> WHAT IS BEING ASKED
Count how many lines in the records contain the word "Description" and give only that number.

BEGIN INPUT DATA

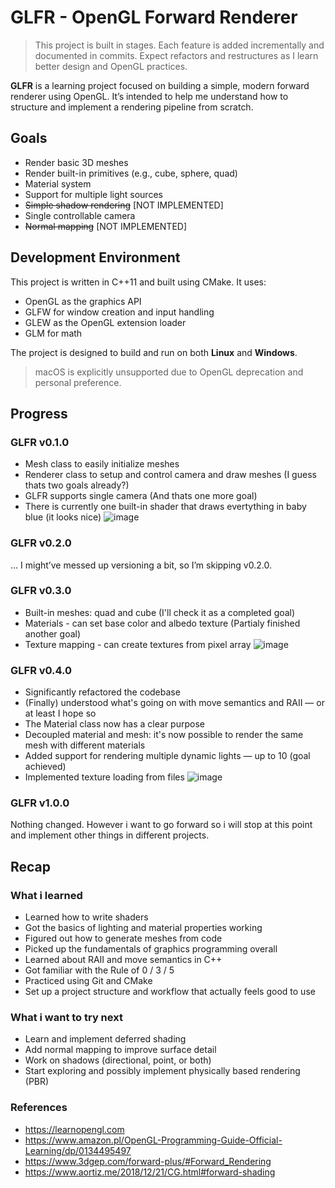 # GLFR - OpenGL Forward Renderer
> This project is built in stages. Each feature is added incrementally and documented in commits. Expect refactors and restructures as I learn better design and OpenGL practices.

**GLFR** is a learning project focused on building a simple, modern forward renderer using OpenGL. It’s intended to help me understand how to structure and implement a rendering pipeline from scratch.

## Goals
- Render basic 3D meshes
- Render built-in primitives (e.g., cube, sphere, quad)
- Material system
- Support for multiple light sources
- ~~Simple shadow rendering~~ \[NOT IMPLEMENTED\]
- Single controllable camera
- ~~Normal mapping~~ \[NOT IMPLEMENTED\]

## Development Environment

This project is written in C++11 and built using CMake. It uses:
- OpenGL as the graphics API
- GLFW for window creation and input handling
- GLEW as the OpenGL extension loader
- GLM for math
  
The project is designed to build and run on both **Linux** and **Windows**.

> macOS is explicitly unsupported due to OpenGL deprecation and personal preference.

## Progress
### GLFR v0.1.0
- Mesh class to easily initialize meshes
- Renderer class to setup and control camera and draw meshes (I guess thats two goals already?)
- GLFR supports single camera (And thats one more goal)
- There is currently one built-in shader that draws evertything in baby blue (it looks nice)
![image](https://github.com/user-attachments/assets/d69cf779-8ddf-43ee-9317-0fa5bfb9f145)

### GLFR v0.2.0
...
I might’ve messed up versioning a bit, so I’m skipping v0.2.0.

### GLFR v0.3.0
- Built-in meshes: quad and cube (I'll check it as a completed goal)
- Materials - can set base color and albedo texture (Partialy finished another goal)
- Texture mapping - can create textures from pixel array
![image](https://github.com/user-attachments/assets/04d65cb2-1c13-4e74-b134-5bbe4e28657d)

### GLFR v0.4.0
- Significantly refactored the codebase
- (Finally) understood what's going on with move semantics and RAII — or at least I hope so
- The Material class now has a clear purpose
- Decoupled material and mesh: it's now possible to render the same mesh with different materials
- Added support for rendering multiple dynamic lights — up to 10 (goal achieved)
- Implemented texture loading from files
![image](https://github.com/user-attachments/assets/1b5aa000-5520-4984-b63e-5860f50c168c)

### GLFR v1.0.0
Nothing changed. However i want to go forward so i will stop at this point and implement other things in different projects.

## Recap

### What i learned
- Learned how to write shaders
- Got the basics of lighting and material properties working
- Figured out how to generate meshes from code
- Picked up the fundamentals of graphics programming overall
- Learned about RAII and move semantics in C++
- Got familiar with the Rule of 0 / 3 / 5
- Practiced using Git and CMake
- Set up a project structure and workflow that actually feels good to use

### What i want to try next
- Learn and implement deferred shading
- Add normal mapping to improve surface detail
- Work on shadows (directional, point, or both)
- Start exploring and possibly implement physically based rendering (PBR)

### References
- https://learnopengl.com
- https://www.amazon.pl/OpenGL-Programming-Guide-Official-Learning/dp/0134495497
- https://www.3dgep.com/forward-plus/#Forward_Rendering
- https://www.aortiz.me/2018/12/21/CG.html#forward-shading
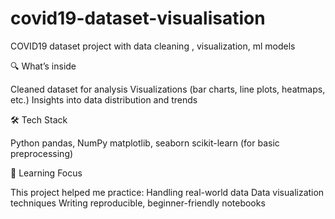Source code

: # covid19-dataset-visualisation
COVID19 dataset project with data cleaning , visualization, ml models

🔍 What’s inside

Cleaned dataset for analysis
Visualizations (bar charts, line plots, heatmaps, etc.)
Insights into data distribution and trends


🛠️ Tech Stack

Python
pandas, NumPy
matplotlib, seaborn
scikit-learn (for basic preprocessing)


🚀 Learning Focus

This project helped me practice:
Handling real-world data
Data visualization techniques
Writing reproducible, beginner-friendly notebooks
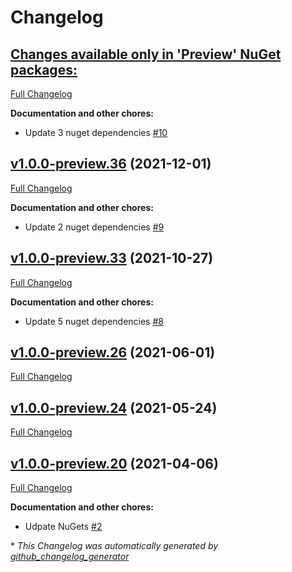 # Changelog

## [**Changes available only in 'Preview' NuGet packages:**](https://github.com/nanoframework/nanoFramework.System.Net.WebSockets/tree/HEAD)

[Full Changelog](https://github.com/nanoframework/nanoFramework.System.Net.WebSockets/compare/v1.0.0-preview.36...HEAD)

**Documentation and other chores:**

- Update 3 nuget dependencies [\#10](https://github.com/nanoframework/nanoframework.System.Net.WebSockets/pull/10)

## [v1.0.0-preview.36](https://github.com/nanoframework/nanoFramework.System.Net.WebSockets/tree/v1.0.0-preview.36) (2021-12-01)

[Full Changelog](https://github.com/nanoframework/nanoFramework.System.Net.WebSockets/compare/v1.0.0-preview.33...v1.0.0-preview.36)

**Documentation and other chores:**

- Update 2 nuget dependencies [\#9](https://github.com/nanoframework/nanoframework.System.Net.WebSockets/pull/9)

## [v1.0.0-preview.33](https://github.com/nanoframework/nanoFramework.System.Net.WebSockets/tree/v1.0.0-preview.33) (2021-10-27)

[Full Changelog](https://github.com/nanoframework/nanoFramework.System.Net.WebSockets/compare/v1.0.0-preview.26...v1.0.0-preview.33)

**Documentation and other chores:**

- Update 5 nuget dependencies [\#8](https://github.com/nanoframework/nanoframework.System.Net.WebSockets/pull/8)

## [v1.0.0-preview.26](https://github.com/nanoframework/nanoFramework.System.Net.WebSockets/tree/v1.0.0-preview.26) (2021-06-01)

[Full Changelog](https://github.com/nanoframework/nanoFramework.System.Net.WebSockets/compare/v1.0.0-preview.24...v1.0.0-preview.26)

## [v1.0.0-preview.24](https://github.com/nanoframework/nanoFramework.System.Net.WebSockets/tree/v1.0.0-preview.24) (2021-05-24)

[Full Changelog](https://github.com/nanoframework/nanoFramework.System.Net.WebSockets/compare/v1.0.0-preview.20...v1.0.0-preview.24)

## [v1.0.0-preview.20](https://github.com/nanoframework/nanoFramework.System.Net.WebSockets/tree/v1.0.0-preview.20) (2021-04-06)

[Full Changelog](https://github.com/nanoframework/nanoFramework.System.Net.WebSockets/compare/7b0814ff45a2c381c0c23964b0c702916529ab5f...v1.0.0-preview.20)

**Documentation and other chores:**

- Udpate NuGets [\#2](https://github.com/nanoframework/nanoframework.System.Net.WebSockets/pull/2)



\* *This Changelog was automatically generated by [github_changelog_generator](https://github.com/github-changelog-generator/github-changelog-generator)*
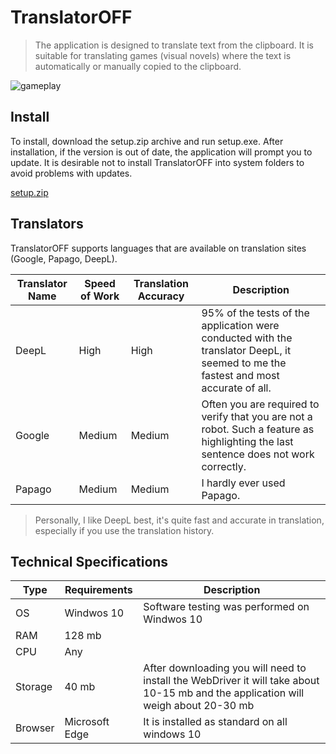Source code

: # TranslatorOFF

> The application is designed to translate text from the clipboard. It is suitable for translating games (visual novels) where the text is automatically or manually copied to the clipboard.

![gameplay](gameplay.gif)

## Install

To install, download the setup.zip archive and run setup.exe. After installation, if the version is out of date, the application will prompt you to update. It is desirable not to install TranslatorOFF into system folders to avoid problems with updates.

[setup.zip](https://github.com/Camyil-89/TranslatorOFF-Update/files/11548264/setup.zip)

## Translators

TranslatorOFF supports languages that are available on translation sites (Google, Papago, DeepL).

| Translator Name | Speed of Work | Translation Accuracy | Description |
|-----------------|---------------|----------------------|-------------|
|DeepL|High|High|95% of the tests of the application were conducted with the translator DeepL, it seemed to me the fastest and most accurate of all. |
|Google|Medium|Medium|Often you are required to verify that you are not a robot. Such a feature as highlighting the last sentence does not work correctly.|
|Papago|Medium|Medium|I hardly ever used Papago.|

> Personally, I like DeepL best, it's quite fast and accurate in translation, especially if you use the translation history.

## Technical Specifications

|Type|Requirements| Description|
|-|-|-|
|OS|Windwos 10| Software testing was performed on Windwos 10|
|RAM|128 mb||
|CPU|Any||
|Storage|40 mb|After downloading you will need to install the WebDriver it will take about 10-15 mb and the application will weigh about 20-30 mb|
|Browser|Microsoft Edge|It is installed as standard on all windows 10|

END INPUT DATA

> REPLY TO THE EXERCISE
2